When Mel Gibson's movie The Passion of the Christ appeared, many people heard about "traditional Catholics" for the first time, since Gibson described himself as a true Catholic who didn't believe that the (then) Pope was genuine. Anybody who wants to know the difference between traditional and "Vatican" Catholics needs to read this book. A person who believes that religion is a matter of feeling not principle, and that religions are invented by human beings, not sent by God, will probably neither accept nor understand the argument of this book. But anyone who knows that true religions are revealed by God will discover just how far the present "Novus Ordo" Catholic Church has departed from what the Catholic Church has always been, from the day of its founding up to the early 1960's. Despite repeated denials by the Church hierarchy, the fact is that many basic theological principles have been radically altered, and the forms and intent of the sacraments - especially Eucharist and the Holy Orders, as well as the form for consecrating bishops - have been changed so much that, according to the author, anyone who knows what the Church's teaching and practice have been for two thousand years will be forced to conclude that their validity is now seriously in doubt. If Catholicism were a human creation, this would not be such a scandal: what human beings have created they are free to re-create. But if the Catholic Church was actually founded by God - and no-one who does not believe this can call him- or herself a Catholic - then a violation of the principles on which it is based, and the forms that express the principles, can only be compared to the violation of a natural law. We may be "free" to jump off a cliff, but this freedom in no way repeals the law of gravity. If a child is adopted rather than begotten in only one generation of a family tree, the whole original genetic heritage is lost. Likewise, if Bishops are not really bishops, and the priests they ordain therefore not really priests, then the "apostolic succession" springing directly from Jesus Christ and the apostles has been broken, and what we think of as the Catholic Church is no longer what it was. It has the buildings, the lands, the art objects, but it no longer possesses the true Magisterium, which is being kept in existence only by a compara-
tively small and half-underground (though quite widespread)
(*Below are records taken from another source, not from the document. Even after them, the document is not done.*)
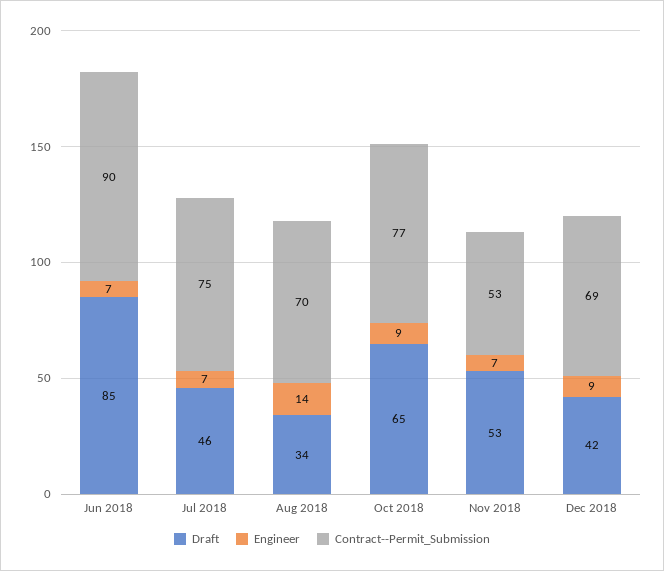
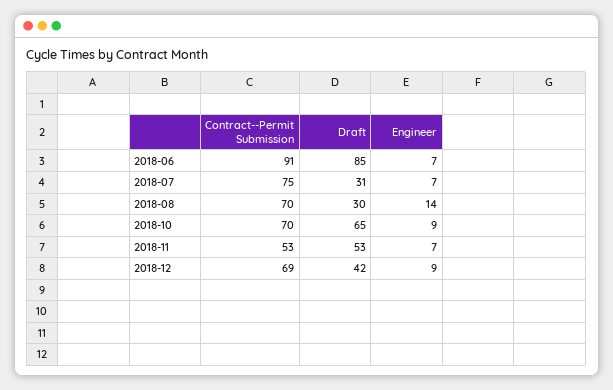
  {
    "Draft": {
      "Jun 2018": 85,
-     "Jul 2018": 46,
+     "Jul 2018": 31,
-     "Aug 2018": 34,
+     "Aug 2018": 30,
      "Oct 2018": 65,
      "Nov 2018": 53,
      "Dec 2018": 42
    },
    "Engineer": {
      "Jun 2018": 7,
      "Jul 2018": 7,
      "Aug 2018": 14,
      "Oct 2018": 9,
      "Nov 2018": 7,
      "Dec 2018": 9
    },
    "Contract--Permit_Submission": {
-     "Jun 2018": 90,
+     "Jun 2018": 91,
      "Jul 2018": 75,
      "Aug 2018": 70,
-     "Oct 2018": 77,
+     "Oct 2018": 70,
      "Nov 2018": 53,
      "Dec 2018": 69
    }
  }

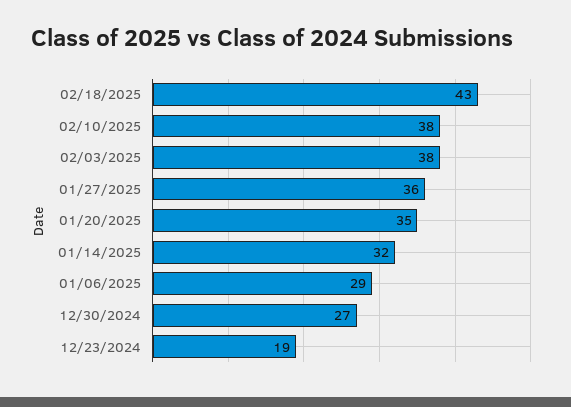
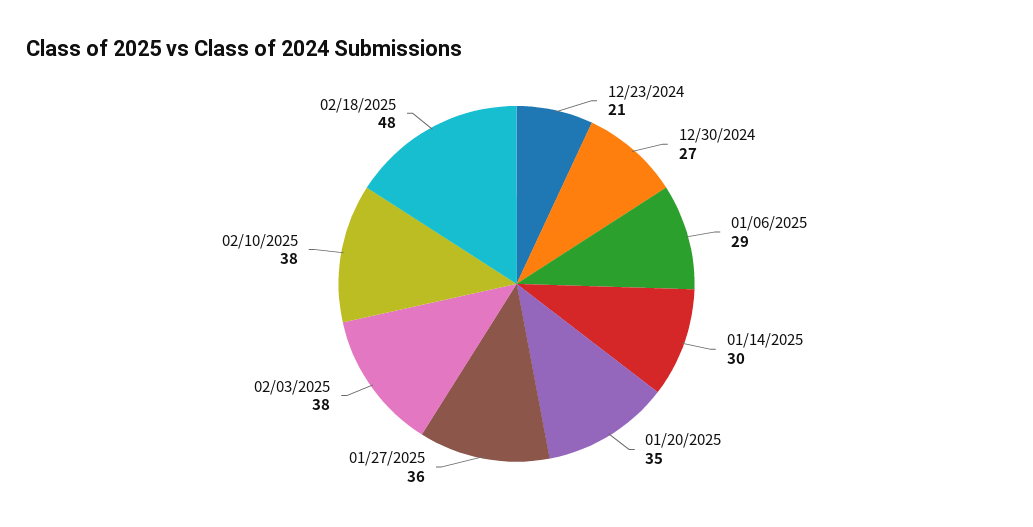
  {
-   "02/18/2025": 43,
+   "02/18/2025": 48,
    "02/10/2025": 38,
    "02/03/2025": 38,
    "01/27/2025": 36,
    "01/20/2025": 35,
-   "01/14/2025": 32,
+   "01/14/2025": 30,
    "01/06/2025": 29,
    "12/30/2024": 27,
-   "12/23/2024": 19
+   "12/23/2024": 21
  }

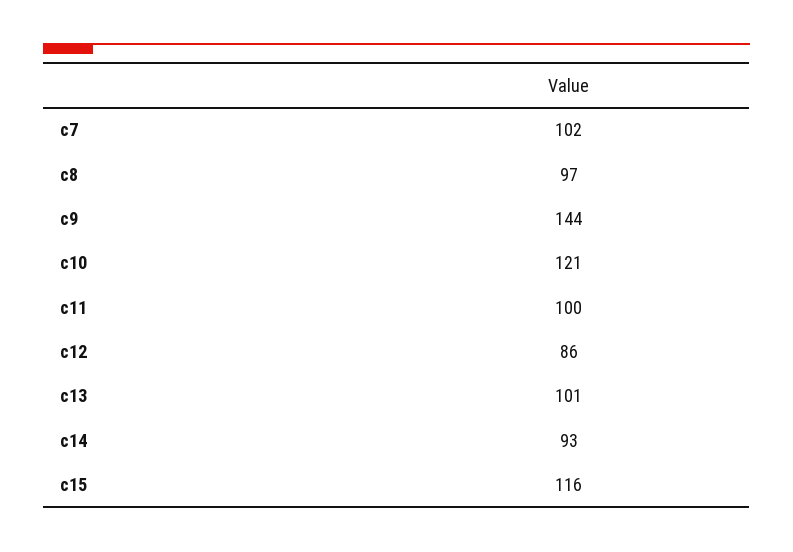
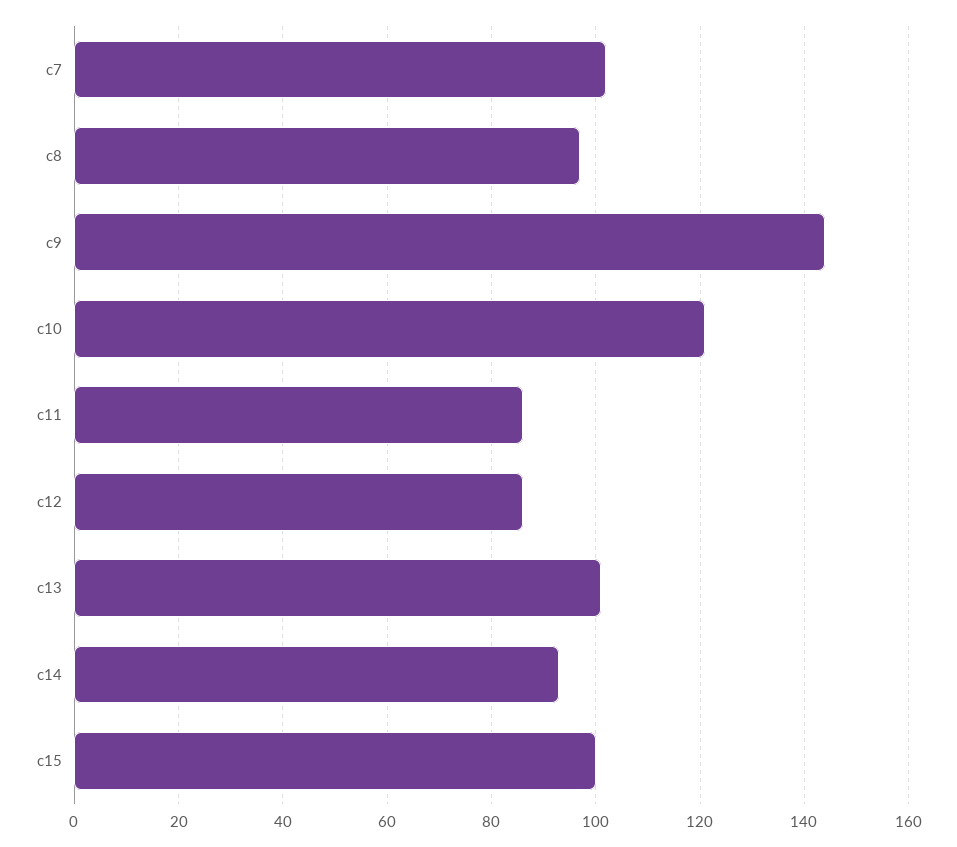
  {
    "c7": 102,
    "c8": 97,
    "c9": 144,
    "c10": 121,
-   "c11": 100,
+   "c11": 85,
    "c12": 86,
    "c13": 101,
    "c14": 93,
-   "c15": 116
+   "c15": 100
  }

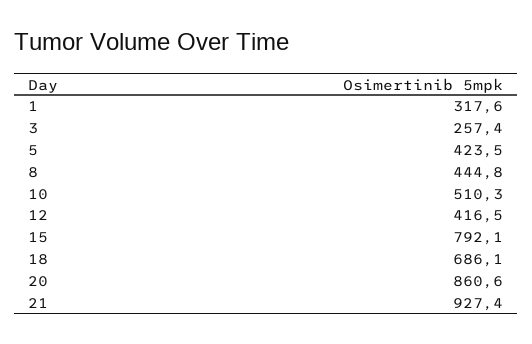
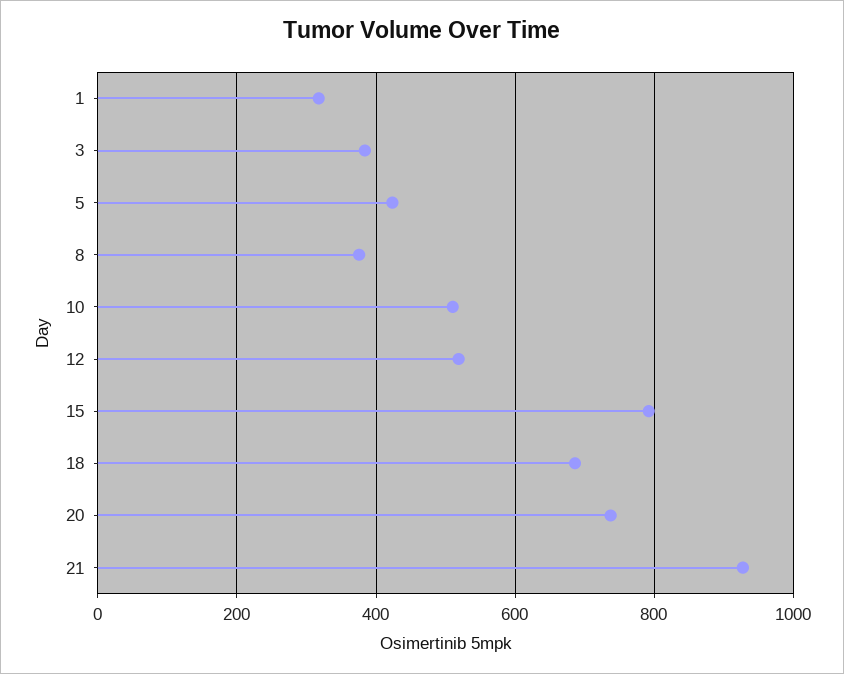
  {
    "1": 317.6,
-   "3": 257.4,
+   "3": 380,
    "5": 423.5,
-   "8": 444.8,
+   "8": 380,
    "10": 510.3,
-   "12": 416.5,
+   "12": 520,
    "15": 792.1,
    "18": 686.1,
-   "20": 860.6,
+   "20": 740,
    "21": 927.4
  }

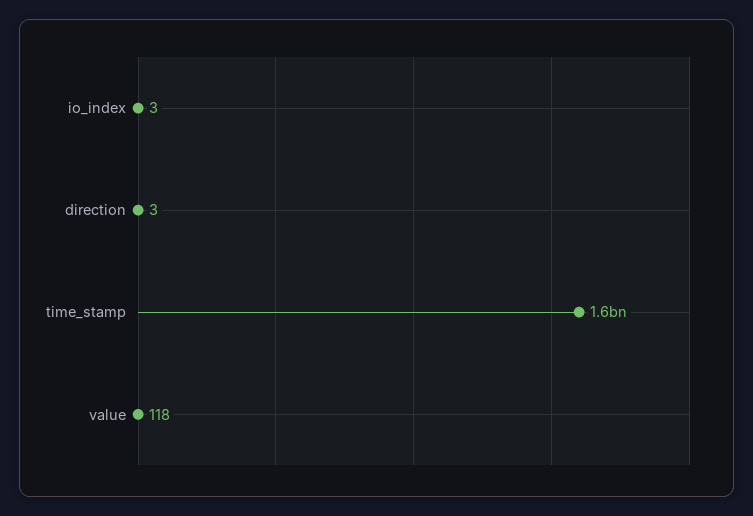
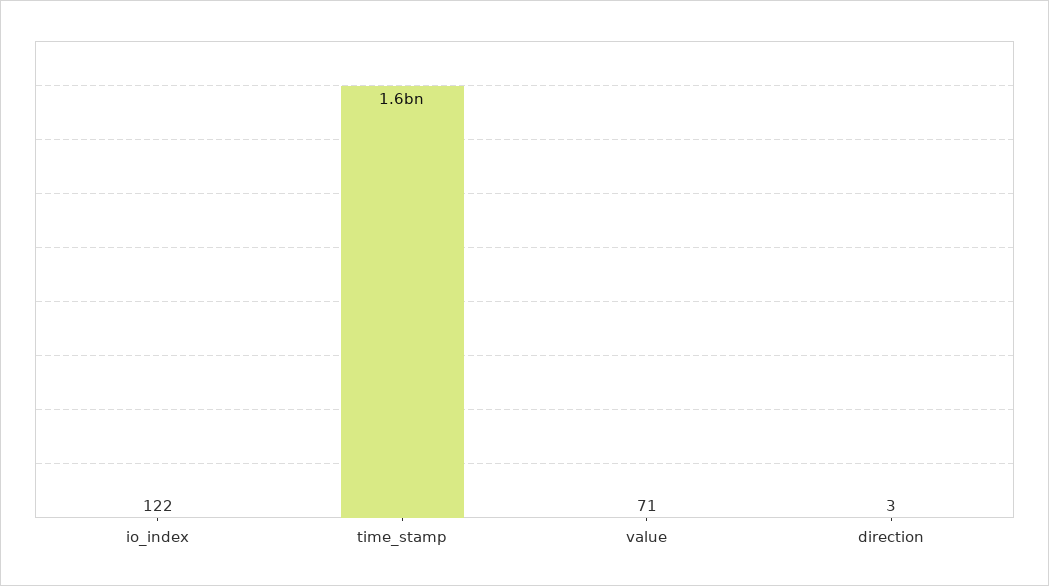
  {
-   "io_index": 3,
+   "io_index": 122,
    "direction": 3,
    "time_stamp": 1600000000,
-   "value": 118
+   "value": 71
  }

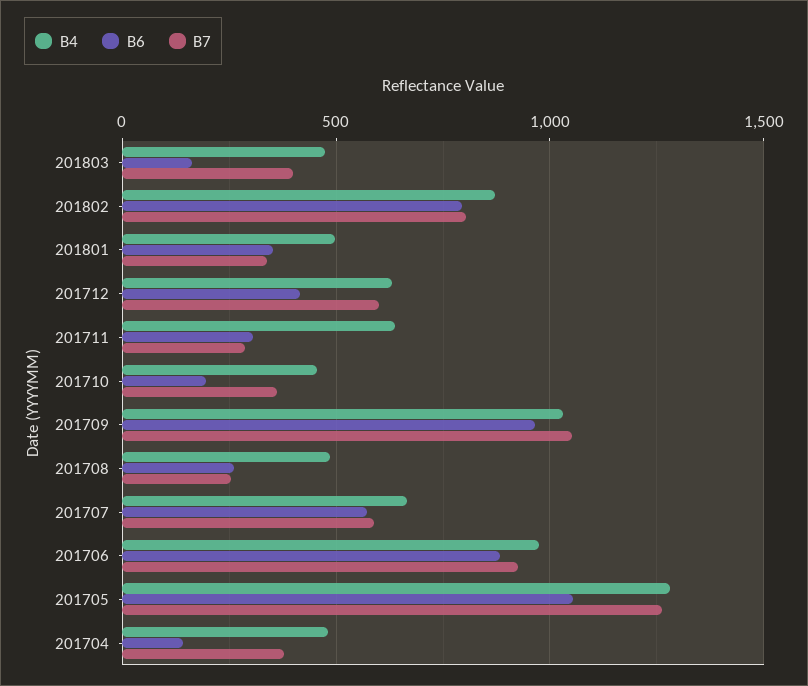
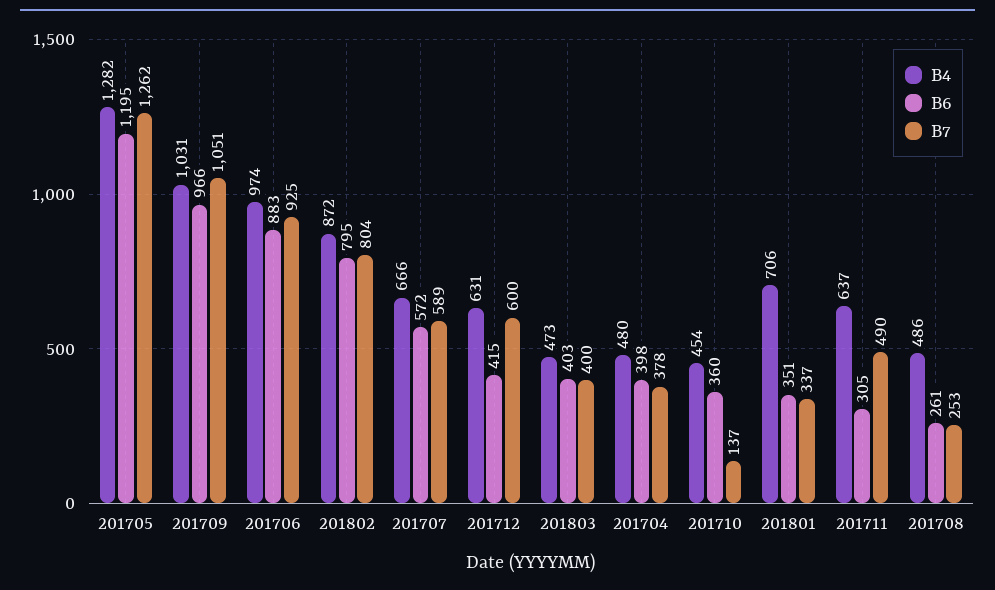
  {
    "B4": {
      "201803": 473,
      "201802": 872,
-     "201801": 500,
+     "201801": 706,
      "201712": 631,
      "201711": 637,
      "201710": 454,
      "201709": 1031,
      "201708": 486,
      "201707": 666,
      "201706": 974,
      "201705": 1282,
      "201704": 480
    },
    "B6": {
-     "201803": 150,
+     "201803": 403,
      "201802": 795,
      "201801": 351,
      "201712": 415,
      "201711": 305,
-     "201710": 200,
+     "201710": 360,
      "201709": 966,
      "201708": 261,
      "201707": 572,
      "201706": 883,
-     "201705": 1050,
+     "201705": 1195,
-     "201704": 150
+     "201704": 398
    },
    "B7": {
      "201803": 400,
      "201802": 804,
      "201801": 337,
      "201712": 600,
-     "201711": 300,
+     "201711": 490,
-     "201710": 350,
+     "201710": 137,
      "201709": 1051,
      "201708": 253,
      "201707": 589,
      "201706": 925,
      "201705": 1262,
      "201704": 378
    }
  }

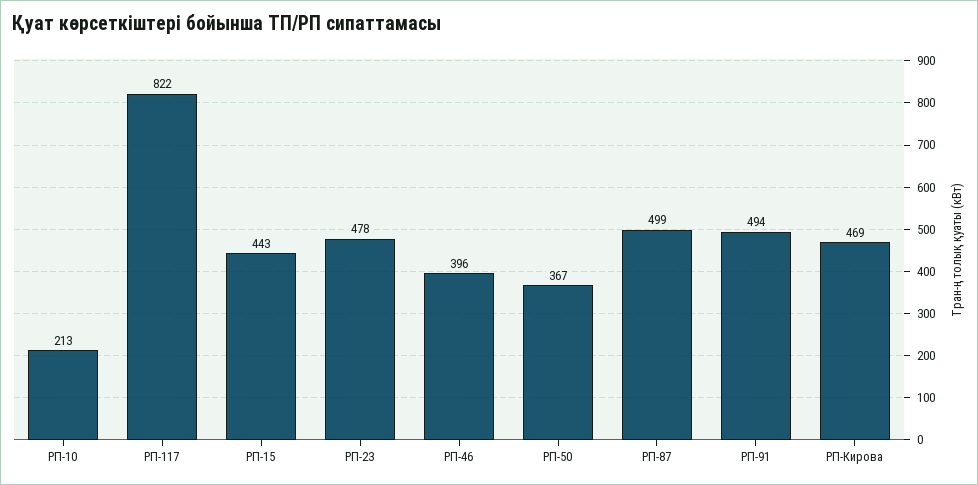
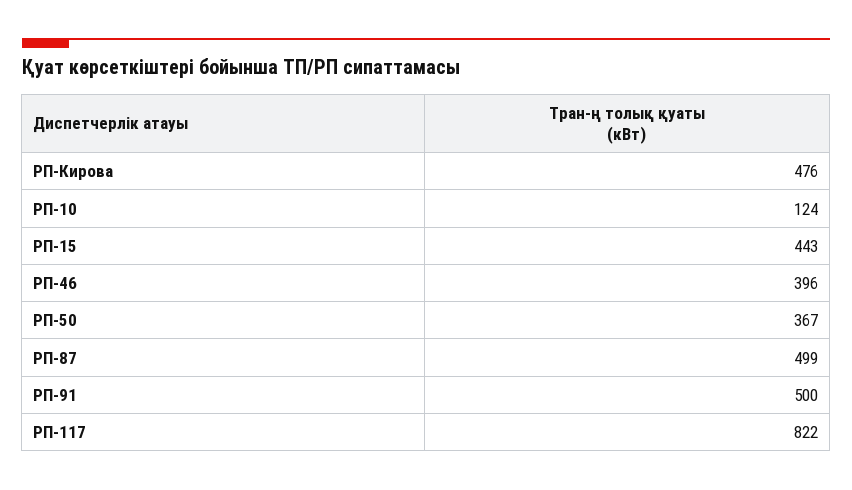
  {
-   "РП-10": 213,
+   "РП-10": 124,
    "РП-117": 822,
    "РП-15": 443,
-   "РП-23": 478,
    "РП-46": 396,
    "РП-50": 367,
    "РП-87": 499,
-   "РП-91": 494,
+   "РП-91": 500,
-   "РП-Кирова": 469
+   "РП-Кирова": 476
  }

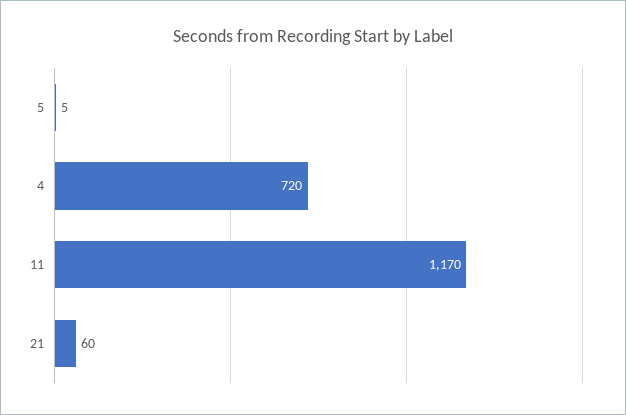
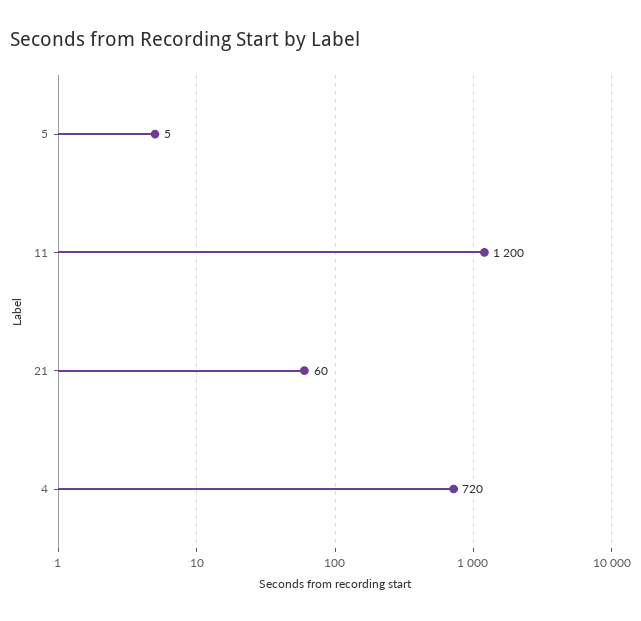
  {
    "5": 5,
    "4": 720,
-   "11": 1170,
+   "11": 1200,
    "21": 60
  }

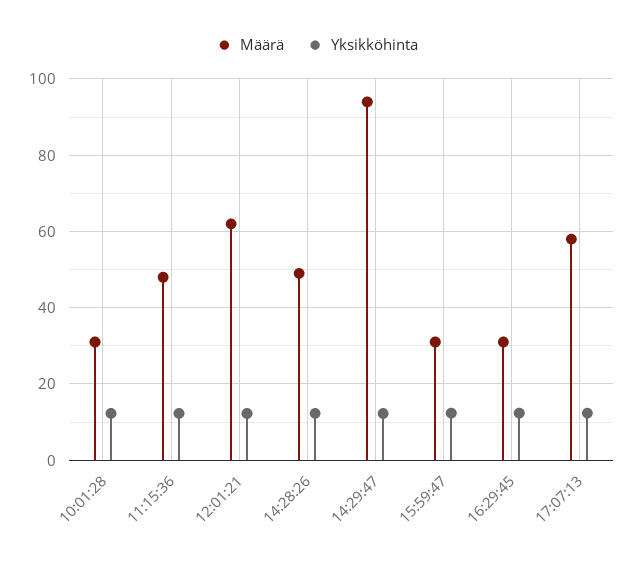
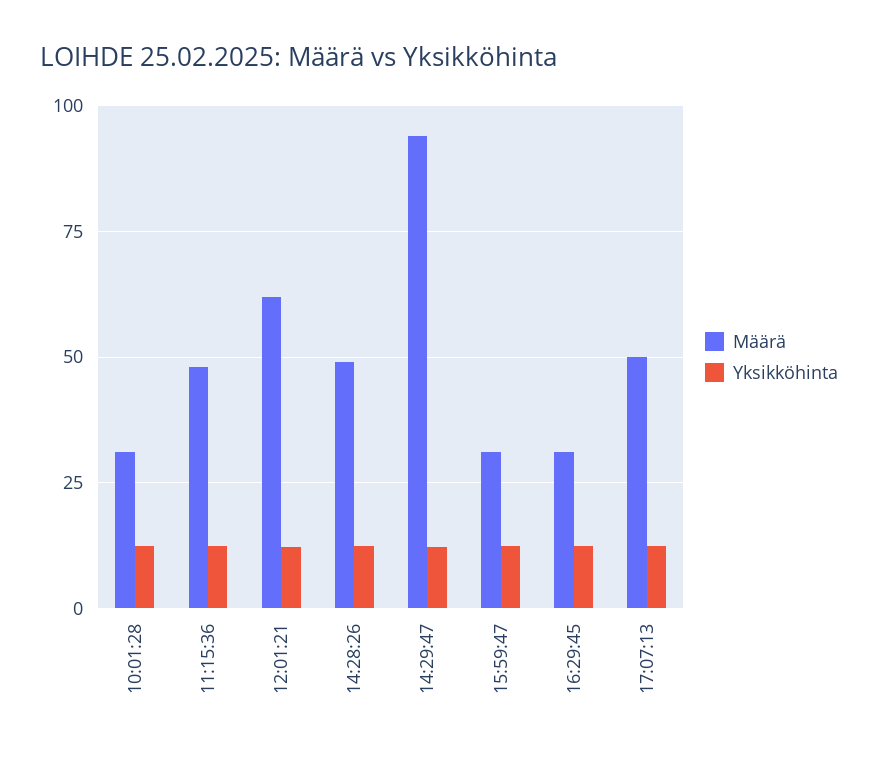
  {
    "Määrä": {
      "10:01:28": 32,
      "11:15:36": 48,
      "12:01:21": 62,
      "14:28:26": 50,
      "14:29:47": 94,
      "15:59:47": 32,
      "16:29:45": 32,
-     "17:07:13": 58
+     "17:07:13": 50
    },
    "Yksikköhinta": {
      "10:01:28": 12,
      "11:15:36": 12,
      "12:01:21": 12,
      "14:28:26": 12,
      "14:29:47": 12,
      "15:59:47": 12,
      "16:29:45": 12,
      "17:07:13": 12
    }
  }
remnant. If what Rama Coomaraswamy says has happened to the Catholic Church has in fact happened - and his arguments are devastatingly convincing - then Christ is no more in the Vatican than he was in the tomb after His resurrection. As the angel said to the disciples who came to seek Him there on Easter morning, "Who are you looking for? He is not here."
~~ Charles Upton
Rama P. Coomaraswamy's "The Destruction of the Christian Tradition" contains an in-depth account of the post-Vatican II gutting of almost all that had been spiritually effective and metaphysically sound in the Roman Catholic Church. This is the story of an unbelievable suicide (perhaps assisted) of an "eternal" institution which is now infested with radical feminists, militant homosexuals and heretical "theologians".
Unfortunately, Coomaraswamy is not always quite objective or honest. He stresses the negative input of the post-conciliar popes but passes in near-silence their more traditional pronouncements. On occasion he even resorts to a mild innuendo as, for example, when he comments on Karol Wojtyla's (the future John Paul II) emplyment during WW2 that "all Polish chemical plants were geared to help the German war effort" (page 105.) First of all, these plants were not Polish since Poland did not then exist; second, every job in the occupied Polish territories of necessity helped the German war effort (Wojtyla did this hard physical work in order to be able to continue his underground seminary studies instead of being sent for forced labor in Germany proper.) I find comments like that petty and vindictive.
Let's hope that the upcoming new (revised and enlarged) edition of "The Destruction" will be purged of such unseemly elements.